By 1962, Pol Pot had become leader of the Cambodian Communist Party and was forced to flee into the jungle to escape the wrath of Prince Norodom Sihanouk, leader of Cambodia. In the jungle, Pol Pot formed an armed resistance movement that became known as the Khmer Rouge (Red Cambodians) and waged a guerrilla war against Sihanouk’s government.

In 1970, Prince Sihanouk was ousted, not by Pol Pot, but due to a U.S.-backed right-wing military coup. An embittered Sihanouk retaliated by joining with Pol Pot, his former enemy, in opposing Cambodia’s new military government. That same year, the U.S. invaded Cambodia to expel the North Vietnamese from their border encampments, but instead drove them deeper into Cambodia where they allied themselves with the Khmer Rouge.

Once in power, Pol Pot began a radical experiment to create an agrarian utopia inspired in part by Mao Zedong’s Cultural Revolution, which he had witnessed, first-hand. Zedong’s "Great Leap Forward" economic program included forced evacuations of Chinese cities and the purging of "class enemies." Pol Pot attempted his own "Super Great Leap Forward" in Cambodia, which he renamed the Democratic Republic of Kampuchea.

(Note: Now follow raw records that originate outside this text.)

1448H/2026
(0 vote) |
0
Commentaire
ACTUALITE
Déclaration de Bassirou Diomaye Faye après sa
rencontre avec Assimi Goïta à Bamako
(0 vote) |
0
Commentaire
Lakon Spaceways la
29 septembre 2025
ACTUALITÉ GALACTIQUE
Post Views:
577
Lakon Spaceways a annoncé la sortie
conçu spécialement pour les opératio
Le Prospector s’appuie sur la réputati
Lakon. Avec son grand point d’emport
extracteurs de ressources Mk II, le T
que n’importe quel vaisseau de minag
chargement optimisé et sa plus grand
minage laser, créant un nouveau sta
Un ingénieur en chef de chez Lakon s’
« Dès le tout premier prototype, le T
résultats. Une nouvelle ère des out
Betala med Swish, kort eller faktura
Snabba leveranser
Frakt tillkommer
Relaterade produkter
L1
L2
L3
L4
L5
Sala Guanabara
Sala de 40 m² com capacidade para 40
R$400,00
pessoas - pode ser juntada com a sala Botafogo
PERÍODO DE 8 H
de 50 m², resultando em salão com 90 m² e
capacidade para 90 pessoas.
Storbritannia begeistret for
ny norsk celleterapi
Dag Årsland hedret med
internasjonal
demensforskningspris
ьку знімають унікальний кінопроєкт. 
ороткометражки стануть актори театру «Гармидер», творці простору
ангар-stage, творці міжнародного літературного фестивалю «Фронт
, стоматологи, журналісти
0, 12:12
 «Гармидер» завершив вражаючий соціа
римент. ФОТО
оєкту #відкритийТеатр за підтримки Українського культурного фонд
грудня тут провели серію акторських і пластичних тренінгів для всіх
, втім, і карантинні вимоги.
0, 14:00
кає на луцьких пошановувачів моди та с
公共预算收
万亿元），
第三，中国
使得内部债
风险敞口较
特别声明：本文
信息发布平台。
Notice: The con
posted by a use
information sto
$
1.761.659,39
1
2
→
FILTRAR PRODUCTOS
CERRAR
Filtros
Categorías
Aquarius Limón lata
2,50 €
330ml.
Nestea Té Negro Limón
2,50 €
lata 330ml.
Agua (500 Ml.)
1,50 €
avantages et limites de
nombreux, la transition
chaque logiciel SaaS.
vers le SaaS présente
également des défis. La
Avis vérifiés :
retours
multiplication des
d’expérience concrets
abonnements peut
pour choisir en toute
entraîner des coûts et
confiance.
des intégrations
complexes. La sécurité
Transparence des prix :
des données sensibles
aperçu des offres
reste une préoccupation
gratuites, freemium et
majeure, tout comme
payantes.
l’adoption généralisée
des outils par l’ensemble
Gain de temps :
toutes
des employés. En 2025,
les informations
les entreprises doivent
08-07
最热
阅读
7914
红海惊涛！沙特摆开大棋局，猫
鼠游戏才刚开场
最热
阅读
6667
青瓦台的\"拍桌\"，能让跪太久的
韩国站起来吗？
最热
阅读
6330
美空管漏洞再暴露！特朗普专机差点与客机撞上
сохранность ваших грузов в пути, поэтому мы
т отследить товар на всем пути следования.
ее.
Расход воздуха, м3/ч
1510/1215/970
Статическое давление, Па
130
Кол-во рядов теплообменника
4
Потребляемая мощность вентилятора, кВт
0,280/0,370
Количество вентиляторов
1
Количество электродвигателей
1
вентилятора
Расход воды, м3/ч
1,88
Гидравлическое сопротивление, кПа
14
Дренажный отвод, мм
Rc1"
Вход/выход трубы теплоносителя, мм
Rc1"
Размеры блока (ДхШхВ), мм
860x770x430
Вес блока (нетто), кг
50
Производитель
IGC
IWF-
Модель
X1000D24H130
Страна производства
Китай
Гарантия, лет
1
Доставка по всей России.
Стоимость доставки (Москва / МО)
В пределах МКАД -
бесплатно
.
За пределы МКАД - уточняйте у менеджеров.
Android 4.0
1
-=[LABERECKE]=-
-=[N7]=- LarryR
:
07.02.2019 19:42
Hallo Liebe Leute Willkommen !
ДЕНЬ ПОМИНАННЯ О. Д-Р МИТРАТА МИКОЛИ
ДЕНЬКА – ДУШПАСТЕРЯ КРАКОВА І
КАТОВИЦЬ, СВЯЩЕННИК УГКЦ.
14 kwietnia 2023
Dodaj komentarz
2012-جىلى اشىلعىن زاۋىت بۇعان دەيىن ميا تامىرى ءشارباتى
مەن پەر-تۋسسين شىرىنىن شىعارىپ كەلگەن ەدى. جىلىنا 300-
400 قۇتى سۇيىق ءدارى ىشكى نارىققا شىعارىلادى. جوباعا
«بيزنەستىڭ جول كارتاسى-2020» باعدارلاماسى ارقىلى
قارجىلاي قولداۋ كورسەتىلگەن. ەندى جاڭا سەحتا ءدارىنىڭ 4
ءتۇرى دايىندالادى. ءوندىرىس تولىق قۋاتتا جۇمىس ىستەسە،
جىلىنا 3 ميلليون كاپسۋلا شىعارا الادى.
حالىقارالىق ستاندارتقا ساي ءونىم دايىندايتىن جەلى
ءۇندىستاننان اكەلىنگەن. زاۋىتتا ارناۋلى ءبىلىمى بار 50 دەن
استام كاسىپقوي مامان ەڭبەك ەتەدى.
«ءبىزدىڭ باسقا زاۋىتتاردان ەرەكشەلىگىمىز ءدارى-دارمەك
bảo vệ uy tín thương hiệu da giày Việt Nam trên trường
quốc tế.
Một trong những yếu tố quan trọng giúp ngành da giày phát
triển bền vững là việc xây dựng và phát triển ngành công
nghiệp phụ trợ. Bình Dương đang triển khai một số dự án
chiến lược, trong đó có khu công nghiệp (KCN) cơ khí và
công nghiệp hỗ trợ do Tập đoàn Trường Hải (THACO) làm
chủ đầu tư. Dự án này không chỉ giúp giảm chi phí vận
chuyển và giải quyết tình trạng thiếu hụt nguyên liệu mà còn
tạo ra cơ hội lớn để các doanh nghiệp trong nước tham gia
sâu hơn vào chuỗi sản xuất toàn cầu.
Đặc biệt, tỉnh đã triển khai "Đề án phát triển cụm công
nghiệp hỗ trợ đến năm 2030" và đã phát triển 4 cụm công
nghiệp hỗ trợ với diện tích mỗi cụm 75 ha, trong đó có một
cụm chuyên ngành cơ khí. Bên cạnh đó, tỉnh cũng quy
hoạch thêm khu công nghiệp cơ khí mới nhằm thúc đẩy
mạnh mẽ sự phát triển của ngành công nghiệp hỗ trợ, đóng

Pol Pot began by purifying the society. Capitalism, Western culture, city life, religion, and all foreign influences were extinguished in favor of an extreme form of peasant Communism.

All foreigners were expelled, embassies closed, and any foreign, economic, or medical assistance was refused. The use of foreign languages was banned. Newspapers and television stations were shut down, radios and bicycles confiscated, and mail and telephone usage curtailed. Money was forbidden. All businesses were shuttered, religion banned, education halted, health care eliminated, and parental authority revoked. Thus Cambodia was sealed off from the outside world.

From 1975 to 1979, an attempt by Pol Pot to form a Communist peasant farming society resulted in 2,000,000 deaths from starvation, overwork, and executions. This was 25 percent of the country’s population.

On Dec. 25, 1978, Vietnam launched a full-scale invasion of Cambodia seeking to end Khmer Rouge border attacks. On Jan. 7, 1979, Phnom Penh fell and Pol Pot was deposed. The Vietnamese then installed a puppet government consisting of Khmer Rouge defectors.

Pol Pot retreated into Thailand with the remnants of his Khmer Rouge army and began a guerrilla war against a succession of Cambodian governments lasting over the next 17 years. After a series of internal power struggles in the 1990s, Pol Pot finally lost control of the Khmer Rouge. In April 1998, 73-year-old Pol Pot died of an apparent heart attack following his arrest, before he could be brought to trial by an international tribunal for the events of 1975-1979.